Green’s Dictionary of Slang

sharpie n.1

also sharpy
[sharp adj.]

1. (US) a devotee of swing music, this adj. sharpy.

[US]A.E. Duckett ‘Truckin ’round Brooklyn’ in N.Y. Age 25 July 7/1: Yvette is looking cool in yellow and Unis appearing drapey with a ‘sharpey’ moustache.
[US]Detroit Free Press (MI) 17 Sept. 8/3: ‘Geemininy willikinazzy, a fellow can’t wear clean white shoes to a swingaroo like tonight, can he?’ ‘Maybe those sharpies from Canuck High can’.
[UK] (ref. to 1920s–30s) Daily Mirror 20 Aug. 10: For the fans of the Thirties it was Crosby, for the sharpies of the Twenties it was Jolson.

2. (US) a slick operator, one who lives and hopes to prosper by their wits.

[US]W. Winchell On Broadway 5 Nov. [synd. col.] A six-foot sharpie who tippd the scales at a hot 125 pounds, but would do anything as long as they was a price attached.
[US]R. Chandler Long Good-Bye 75: Three booths down a couple of sharpies were selling each other pieces of Twentieth Century Fox.
[UK]G. Lambert Inside Daisy Clover (1966) 242: She’s a real sharpie and has picked up a lot of cute expressions.
[Aus]J. Holledge Great Aust. Gamble 130: [N]o other sport attracts sharpies and tricksters as does the turf.
[US]‘Iceberg Slim’ Pimp 39: He was a ‘sharpy’ from a number-racket family in New York.
[US]‘Red’ Rudensky Gonif 60: At that moment, I couldn’t picture him the leader of scores of sharpies, guys who sliced up the biggest gangland empire in history.
[US]C. Hiaasen Skin Tight 102: He got wise, hired a bunch of young sharpies, all board certified.
[Aus]P. Doyle (con. late 1950s) Amaze Your Friends (2019) 74: ‘Two or three of the sharpies [...] go back to civilisation a few thousand quid richer’.
[US]Wash. Post 7 Nov. X06: The private eye, as traditionally conceived, is a sharpie, a wisecracking, hard-drinking, aloof tough guy.
[US]J. Ellroy ‘Jungletown Jihad’ in Destination: Morgue! (2004) 343: Pellegrino: strong-arm goon, shakedown sharpie.

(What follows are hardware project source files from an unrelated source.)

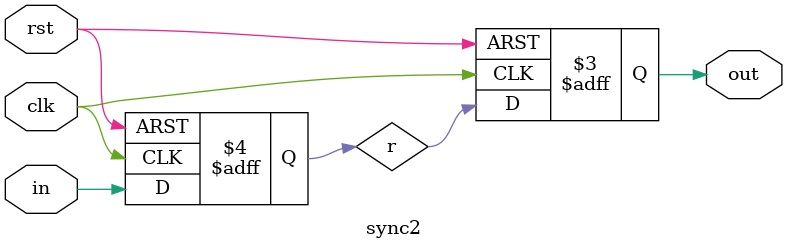
<source format=v>
module sync2
(
    input      clk,
    input      rst,
    input      in,
    output reg out
);

    reg r;

    always @ (posedge clk or negedge rst)
        if (!rst)
            { out, r } <= 0;
        else
            { out, r } <= { r, in };

endmodule

</source>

3. a cheat, a liar, a confidence trickster.

[[Scot]Fife Herald 8 Aug. 4/1: Yon sly whutret [i.e. weasel] o’ a lawyer, ca’d Sharpie].
[US] Berrey & Van den Bark Amer. Thes. Sl. §436.2: cheat, sharp, sharpie.
[US]‘Ed Lacy’ Lead With Your Left (1958) 6: You even enjoy looking like a seventeen-year-old sharpie—you eat up the amazed look when people finally believe you are a real cop.
[Aus]G. Seal Lingo 146: The scope in gambling for cheating and chicanery was, and is, almost unlimited, so it is not surprising to find many gambling terms related to less than honest practices. These included: cardsharper which is still in occasional use and has probably given us sharpie, a sharp person, one who is not to be trusted.
[US]E. Weiner Drop Dead, My Lovely (2005) 246: The bad side of the street. Where the sharpies and the hustlers play.
[US]D. Spivey ‘If You Were Only White’ 49: [T]he hustlers suggested upping the ante. He obliged, and the sharpies then played him for real, quickly relieving him of five dollars.

4. (US) a stylish dresser.

[US]Dinah Washington ‘New Blowtop Blues’ 🎵 Now I used to be a sharpie / All dressed in the latest styles.
[US]R.S. Gold Jazz Lex. 273: sharp, adj. [...] cf. general and teenage slang sharpie (i.e., one who is well-groomed and flashily attired).

5. (US) anything in conspicuously good condition, esp. a motorcar.

[US]C. Cooper Jr Syndicate (1998) 75: [of a boat] The days when I could pull a fifteen foot sharpie around the world.